English<>Czech Legal Translations
Our Translation Company is located in Spain and offers services for Spanish<>English<>Czech. Our Czech-native translators are legal professionals and are aware of the legal context in Czech Republic.
What exactly is meant by English-Czech Legal Translation?
Legal translation is focused on a wide variety of documents such as wills, court and financial documents, declarations, patents or court decrees.
Legal translators of Czech must have a good knowledge of the legal system of the country from which the document originates. In order to avoid misleading translations, they must also have an extensive knowledge of both English law and the law that applies to Czech Republic.

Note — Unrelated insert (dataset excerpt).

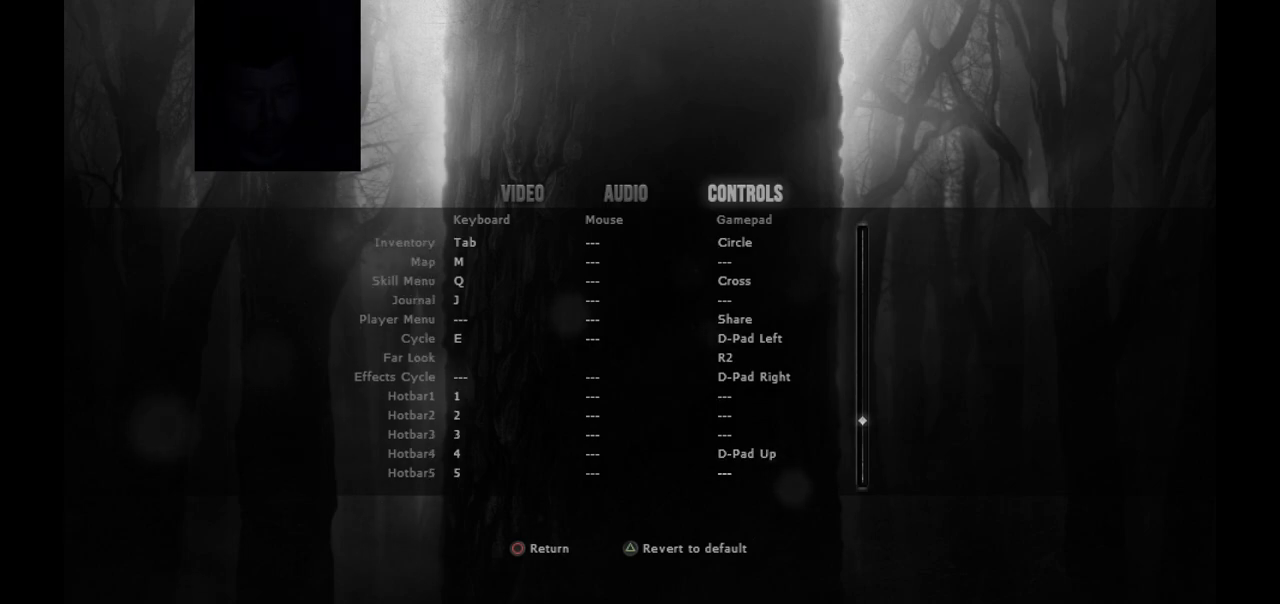
{"buttons": [], "left_stick": "center", "right_stick": "center", "events": [[167, "DPAD_UP", "down"], [250, "DPAD_UP", "up"]]}
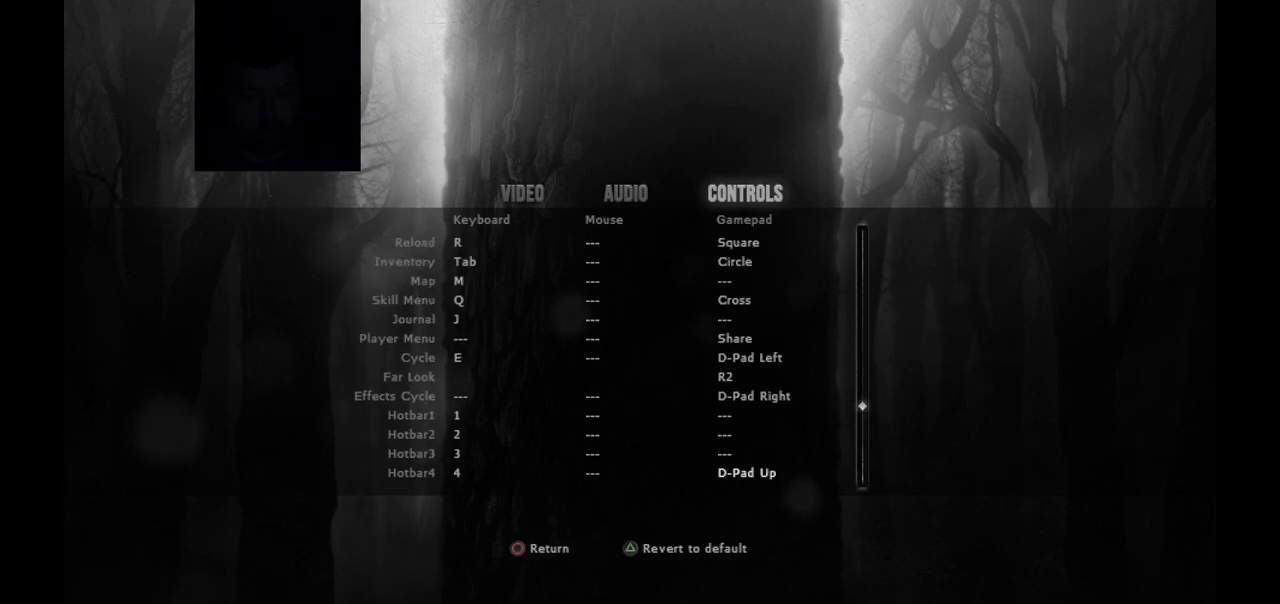
{"buttons": [], "left_stick": "center", "right_stick": "center", "events": []}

In a globalized world where companies from all over the world can do business, legal translation takes on a very important role. We would like to take this opportunity to remind you that not all legal translations need to be official (certified). Translations from or into Czech should only be officially certified when requested by an official institution, agency or department. So be sure to check if an official, certified or sworn translation is required in Czech Republic, or if maybe a simple translation Czech<>English will do.
Czech Legal Translation differ from other types of translation
Legal documents in Czech, unlike other documents such as a general web site, have a specific terminology. Our Czech Legal Translators are able to correctly translate these concepts into English or Spanish. They do not simply replace one word for another.
The choice of certain words in a legal text has a very specific and precise meaning. On the other hand, any ambiguity or inaccuracy can invalidate a legally binding document. A small mistake could have significant financial and/or legal consequences.
Legal jargon of each country (UK, Czech Republic…) is complex and its terminology can be very specific. Add to this the cultural and regional differences in territories where Czech is spoken, and you can understand how difficult legal translation can be.
Legal translators translate a legal concept from English into Czech or vice versa. To be legally binding, the English and the legal Czech terminology must be unambiguous.
Textual references for Czech Legal Translators
All legal translators of Czech turn to reference works to do their job. For example, specialized dictionaries and glossaries, codes, laws and legal doctrine, both in English and from countries like Czech Republic.
Legal translators frequently check out civil and criminal procedure codes and regulatory rules. In these reference books they usually find precise descriptions in Czech and in English of each legal concept.
Referral sources help translators confirm that they are using the appropriate terms used in a given legal proceeding. The work of a legal Czech-English translator is very precise and painstaking. In addition to these specialised legal researches, Czech translators use computer aided translation tools like TM (Translation Memories) and Multilingual Term Bases. Translation Memories let them find pieces of text already translated by them or by other translators. Specific Czech Machine Translation engines are also used in combination with TM and have proven to be very useful.
Where is Czech spoken?
About 12 million people speak Czech (čeština in Czech) as their mother tongue. Approximately 10 million of those live in the Czech Republic, where it is also an official language. Currently, 65% of the population in Czech Republic has access to the Internet.
Other translation types from Czech
Legal translation in other languages
Get a quote for your Czech<>English Translation
Can we help?
A quick overview of the Czech language
Czech belongs to the group of Western Slavic languages. It is closely linked to Slovak, which is geographically very close. However, certain differences in phonation make it necessary to use a modified Latin alphabet.
The standard variant of Czech is based on a translation of the Bible from the 16th century.
Czech is a West Slavic language mainly spoken in the Czech Republic (Česká republika), which was formerly part of Czechoslovakia (Československo). In 2012, there were about 10.5 million Czech speakers in the Czech Republic.
Czech is closely related to Slovak, and its speakers understand each other. However, since the dissolution of Czechoslovakia, the Czechs are less exposed to the Slovak and vice versa. As a result, they may not understand each other as well as they used to. The dialects spoken in Moravia are closer to Slovak.